Online learning of long-range dependencies

Authors: Nicolas Zucchet, Robert Meier, Simon Schug, Asier Mujika, Joao Sacramento

NeurIPS 2023 | Conference PDF | Archive PDF | Plain Text | LLM Run Details

Reproducibility Variable Result LLM Response
Research Type Experimental Experiments on synthetic memory problems and on the challenging long-range arena benchmark suite reveal that our algorithm performs competitively, establishing a new standard for what can be achieved through online learning.
Researcher Affiliation Academia Department of Computer Science, ETH Zürich {nzucchet,romeier,sschug,asierm,rjoao}@ethz.ch
Pseudocode No The paper provides detailed mathematical derivations of the algorithm's updates in Appendix A.2, but it does not include a formally labeled 'Pseudocode' or 'Algorithm' block.
Open Source Code No The paper states 'We base our implementation on the S5 [22] code base4.' with footnote 4 linking to 'https://github.com/lindermanlab/S5'. This is a third-party codebase they used as a base, not an explicit release of their own code for the specific methodology presented in this paper.

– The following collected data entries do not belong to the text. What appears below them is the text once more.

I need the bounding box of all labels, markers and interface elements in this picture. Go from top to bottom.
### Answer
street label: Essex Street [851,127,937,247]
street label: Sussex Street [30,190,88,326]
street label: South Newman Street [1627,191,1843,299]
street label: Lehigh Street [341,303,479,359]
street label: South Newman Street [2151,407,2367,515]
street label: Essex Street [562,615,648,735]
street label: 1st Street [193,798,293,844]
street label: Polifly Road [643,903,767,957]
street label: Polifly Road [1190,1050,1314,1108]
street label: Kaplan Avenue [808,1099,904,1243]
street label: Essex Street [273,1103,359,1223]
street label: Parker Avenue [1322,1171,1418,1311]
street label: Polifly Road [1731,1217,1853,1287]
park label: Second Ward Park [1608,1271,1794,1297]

Open Datasets Yes Finally, we evaluate our method on three tasks of the Long Range Arena [24]: a sequential version of CIFAR [41], LISTOPS [42] and IMDB [43]

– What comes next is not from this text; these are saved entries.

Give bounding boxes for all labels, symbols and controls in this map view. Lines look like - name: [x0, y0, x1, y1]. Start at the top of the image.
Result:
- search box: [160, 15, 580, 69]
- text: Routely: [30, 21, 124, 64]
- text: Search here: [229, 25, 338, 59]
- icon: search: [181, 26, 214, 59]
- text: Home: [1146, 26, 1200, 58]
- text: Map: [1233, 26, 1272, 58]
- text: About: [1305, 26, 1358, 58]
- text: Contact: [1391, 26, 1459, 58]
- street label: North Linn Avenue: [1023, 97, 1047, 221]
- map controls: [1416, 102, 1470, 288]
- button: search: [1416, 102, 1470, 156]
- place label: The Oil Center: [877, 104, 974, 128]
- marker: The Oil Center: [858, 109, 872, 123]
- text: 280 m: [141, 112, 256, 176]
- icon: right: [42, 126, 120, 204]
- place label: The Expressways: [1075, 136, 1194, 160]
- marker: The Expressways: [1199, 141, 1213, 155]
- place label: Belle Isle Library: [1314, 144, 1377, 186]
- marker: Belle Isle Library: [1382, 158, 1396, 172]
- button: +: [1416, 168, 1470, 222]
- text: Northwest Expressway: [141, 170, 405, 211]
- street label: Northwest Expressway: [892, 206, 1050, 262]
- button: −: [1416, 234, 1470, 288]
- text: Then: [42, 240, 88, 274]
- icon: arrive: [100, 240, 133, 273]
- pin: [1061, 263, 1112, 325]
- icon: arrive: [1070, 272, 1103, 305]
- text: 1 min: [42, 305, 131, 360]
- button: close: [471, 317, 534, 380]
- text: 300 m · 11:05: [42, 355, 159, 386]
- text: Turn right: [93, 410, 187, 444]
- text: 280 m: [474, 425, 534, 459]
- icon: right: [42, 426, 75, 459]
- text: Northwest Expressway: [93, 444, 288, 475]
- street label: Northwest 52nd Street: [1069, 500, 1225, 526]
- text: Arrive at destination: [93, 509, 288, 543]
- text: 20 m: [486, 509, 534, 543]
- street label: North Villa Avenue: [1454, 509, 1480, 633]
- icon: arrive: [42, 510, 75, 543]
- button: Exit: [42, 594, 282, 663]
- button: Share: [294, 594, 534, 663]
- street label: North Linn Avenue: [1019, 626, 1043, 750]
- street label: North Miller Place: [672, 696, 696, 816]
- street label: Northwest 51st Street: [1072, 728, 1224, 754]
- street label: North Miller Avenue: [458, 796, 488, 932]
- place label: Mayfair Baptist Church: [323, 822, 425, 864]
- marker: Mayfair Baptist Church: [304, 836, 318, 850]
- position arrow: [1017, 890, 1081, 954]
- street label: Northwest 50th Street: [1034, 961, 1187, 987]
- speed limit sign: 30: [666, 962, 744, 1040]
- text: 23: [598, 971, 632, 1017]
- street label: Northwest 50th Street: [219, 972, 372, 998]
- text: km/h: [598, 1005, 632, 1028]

Dataset Splits Yes For additional experimental details and hyperparameter configurations, we refer to Appendix B. (Appendix B contains Tables 4, 5, 6 which list hyperparameters like 'Training samples', 'Batch-size', 'Epochs', 'Warmup', implicitly defining the training process and usage of data for tuning/validation.)
Hardware Specification Yes The training time for our online learning rule on a single Nvidia RTX3090 GPU for SCIFAR, IMDB and LISTOPS was respectively 36, 10 and 40 hours.

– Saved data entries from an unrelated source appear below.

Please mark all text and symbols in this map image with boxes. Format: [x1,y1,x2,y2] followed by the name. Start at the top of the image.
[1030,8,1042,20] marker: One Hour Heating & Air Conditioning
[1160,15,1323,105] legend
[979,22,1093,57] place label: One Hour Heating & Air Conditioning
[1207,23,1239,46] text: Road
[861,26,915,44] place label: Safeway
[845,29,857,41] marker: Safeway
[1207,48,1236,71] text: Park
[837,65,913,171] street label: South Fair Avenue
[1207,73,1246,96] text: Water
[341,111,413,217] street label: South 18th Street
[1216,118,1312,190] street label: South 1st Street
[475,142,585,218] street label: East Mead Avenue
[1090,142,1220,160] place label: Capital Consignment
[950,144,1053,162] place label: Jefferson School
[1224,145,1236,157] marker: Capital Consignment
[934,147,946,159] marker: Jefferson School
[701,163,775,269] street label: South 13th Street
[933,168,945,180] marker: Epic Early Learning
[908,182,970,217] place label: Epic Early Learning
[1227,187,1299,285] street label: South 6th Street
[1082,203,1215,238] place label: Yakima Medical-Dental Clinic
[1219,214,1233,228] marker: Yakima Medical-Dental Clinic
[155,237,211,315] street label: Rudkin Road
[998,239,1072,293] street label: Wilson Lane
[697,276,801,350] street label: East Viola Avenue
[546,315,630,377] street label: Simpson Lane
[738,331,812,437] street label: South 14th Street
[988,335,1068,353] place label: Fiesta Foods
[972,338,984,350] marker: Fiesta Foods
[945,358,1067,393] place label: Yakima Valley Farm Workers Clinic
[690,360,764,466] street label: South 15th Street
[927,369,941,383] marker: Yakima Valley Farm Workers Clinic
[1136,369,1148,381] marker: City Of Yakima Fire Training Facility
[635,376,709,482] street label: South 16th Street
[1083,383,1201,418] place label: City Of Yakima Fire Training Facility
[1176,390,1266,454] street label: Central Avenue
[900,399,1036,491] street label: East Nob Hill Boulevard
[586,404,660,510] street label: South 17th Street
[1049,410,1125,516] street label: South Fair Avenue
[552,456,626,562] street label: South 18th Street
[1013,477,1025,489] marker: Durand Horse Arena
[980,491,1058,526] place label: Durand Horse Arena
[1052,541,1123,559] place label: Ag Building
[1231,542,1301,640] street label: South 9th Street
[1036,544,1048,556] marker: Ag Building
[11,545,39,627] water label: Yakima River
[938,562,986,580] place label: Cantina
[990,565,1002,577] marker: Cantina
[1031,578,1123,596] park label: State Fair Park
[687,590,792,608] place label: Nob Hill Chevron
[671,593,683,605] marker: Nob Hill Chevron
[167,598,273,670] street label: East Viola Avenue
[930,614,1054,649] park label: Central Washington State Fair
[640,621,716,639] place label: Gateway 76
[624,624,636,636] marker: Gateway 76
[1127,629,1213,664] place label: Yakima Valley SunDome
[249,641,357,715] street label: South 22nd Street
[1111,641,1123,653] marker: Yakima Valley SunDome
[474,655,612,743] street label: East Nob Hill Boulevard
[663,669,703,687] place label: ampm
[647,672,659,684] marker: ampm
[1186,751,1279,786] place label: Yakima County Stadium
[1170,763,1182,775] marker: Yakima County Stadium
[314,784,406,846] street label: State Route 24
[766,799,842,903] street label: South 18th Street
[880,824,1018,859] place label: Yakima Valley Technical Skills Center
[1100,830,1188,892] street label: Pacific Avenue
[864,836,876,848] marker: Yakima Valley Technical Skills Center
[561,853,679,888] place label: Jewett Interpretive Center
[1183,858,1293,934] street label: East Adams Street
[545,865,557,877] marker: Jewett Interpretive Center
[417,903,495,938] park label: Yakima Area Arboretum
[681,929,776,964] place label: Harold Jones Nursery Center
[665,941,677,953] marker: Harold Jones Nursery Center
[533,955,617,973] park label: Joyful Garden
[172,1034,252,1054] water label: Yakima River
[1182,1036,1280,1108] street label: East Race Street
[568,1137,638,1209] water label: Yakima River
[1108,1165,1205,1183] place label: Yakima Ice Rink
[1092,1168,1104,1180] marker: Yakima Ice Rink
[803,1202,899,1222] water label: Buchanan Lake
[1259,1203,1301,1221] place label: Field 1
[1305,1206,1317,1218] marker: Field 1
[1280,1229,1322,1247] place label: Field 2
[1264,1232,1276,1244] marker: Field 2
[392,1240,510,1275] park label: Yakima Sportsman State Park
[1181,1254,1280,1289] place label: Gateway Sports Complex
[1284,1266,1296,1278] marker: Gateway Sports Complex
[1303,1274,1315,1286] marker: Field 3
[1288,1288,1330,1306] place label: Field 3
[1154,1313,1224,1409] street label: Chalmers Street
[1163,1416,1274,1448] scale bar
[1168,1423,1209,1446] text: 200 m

Software Dependencies No The paper mentions using the 'Adam W optimizer' and basing their implementation on 'S5 [22] code base', but it does not specify version numbers for programming languages, libraries, or other software dependencies.
Experiment Setup Yes For additional experimental details and hyperparameter configurations, we refer to Appendix B. (Tables 4, 5, 6 provide detailed hyperparameters such as 'Batch-size', 'Base learning rate', 'Epochs', 'Dropout probability', etc.)